Start of PROVIDED MATERIAL

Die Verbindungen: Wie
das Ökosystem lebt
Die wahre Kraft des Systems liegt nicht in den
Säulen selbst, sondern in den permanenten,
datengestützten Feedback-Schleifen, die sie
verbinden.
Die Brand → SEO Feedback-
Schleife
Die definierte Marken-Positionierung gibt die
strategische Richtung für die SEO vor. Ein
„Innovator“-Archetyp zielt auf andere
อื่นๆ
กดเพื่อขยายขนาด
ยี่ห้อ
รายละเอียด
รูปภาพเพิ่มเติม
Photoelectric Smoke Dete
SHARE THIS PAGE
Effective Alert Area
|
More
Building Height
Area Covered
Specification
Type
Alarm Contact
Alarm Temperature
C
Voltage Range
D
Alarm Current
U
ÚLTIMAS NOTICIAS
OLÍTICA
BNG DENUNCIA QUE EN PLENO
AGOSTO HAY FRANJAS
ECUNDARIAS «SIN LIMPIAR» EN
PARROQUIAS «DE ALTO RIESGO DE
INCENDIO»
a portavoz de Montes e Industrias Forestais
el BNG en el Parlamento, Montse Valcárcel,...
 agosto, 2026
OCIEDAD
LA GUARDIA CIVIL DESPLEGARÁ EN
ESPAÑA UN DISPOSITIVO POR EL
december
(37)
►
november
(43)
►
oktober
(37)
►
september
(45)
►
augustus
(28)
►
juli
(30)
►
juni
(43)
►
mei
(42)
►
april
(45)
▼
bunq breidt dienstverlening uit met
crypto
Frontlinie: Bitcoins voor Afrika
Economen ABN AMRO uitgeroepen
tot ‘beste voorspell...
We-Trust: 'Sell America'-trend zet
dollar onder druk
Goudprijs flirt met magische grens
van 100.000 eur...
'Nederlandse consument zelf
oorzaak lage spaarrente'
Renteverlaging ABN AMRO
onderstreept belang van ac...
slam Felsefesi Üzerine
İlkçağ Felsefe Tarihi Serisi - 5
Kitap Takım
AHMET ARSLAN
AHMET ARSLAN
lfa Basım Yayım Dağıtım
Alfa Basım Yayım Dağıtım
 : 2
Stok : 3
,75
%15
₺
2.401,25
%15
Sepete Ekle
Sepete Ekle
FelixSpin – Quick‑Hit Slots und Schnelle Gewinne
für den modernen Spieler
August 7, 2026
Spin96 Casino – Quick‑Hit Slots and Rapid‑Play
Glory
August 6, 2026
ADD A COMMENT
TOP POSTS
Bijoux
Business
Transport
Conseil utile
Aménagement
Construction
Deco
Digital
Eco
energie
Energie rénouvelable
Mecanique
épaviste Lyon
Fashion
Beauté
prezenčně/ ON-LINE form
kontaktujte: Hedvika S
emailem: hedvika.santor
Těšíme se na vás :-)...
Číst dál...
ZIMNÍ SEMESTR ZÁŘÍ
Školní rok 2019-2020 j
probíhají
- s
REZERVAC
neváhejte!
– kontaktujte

End of PROVIDED MATERIAL

Look above for the line holding "Die definierte Marken-Positionierung gibt die" and the line holding "Alarm Contact", then output exactly those two lines and every line between them, nothing more.

* _RESPONSE BOX_
Die definierte Marken-Positionierung gibt die
strategische Richtung für die SEO vor. Ein
„Innovator“-Archetyp zielt auf andere
อื่นๆ
กดเพื่อขยายขนาด
ยี่ห้อ
รายละเอียด
รูปภาพเพิ่มเติม
Photoelectric Smoke Dete
SHARE THIS PAGE
Effective Alert Area
|
More
Building Height
Area Covered
Specification
Type
Alarm Contact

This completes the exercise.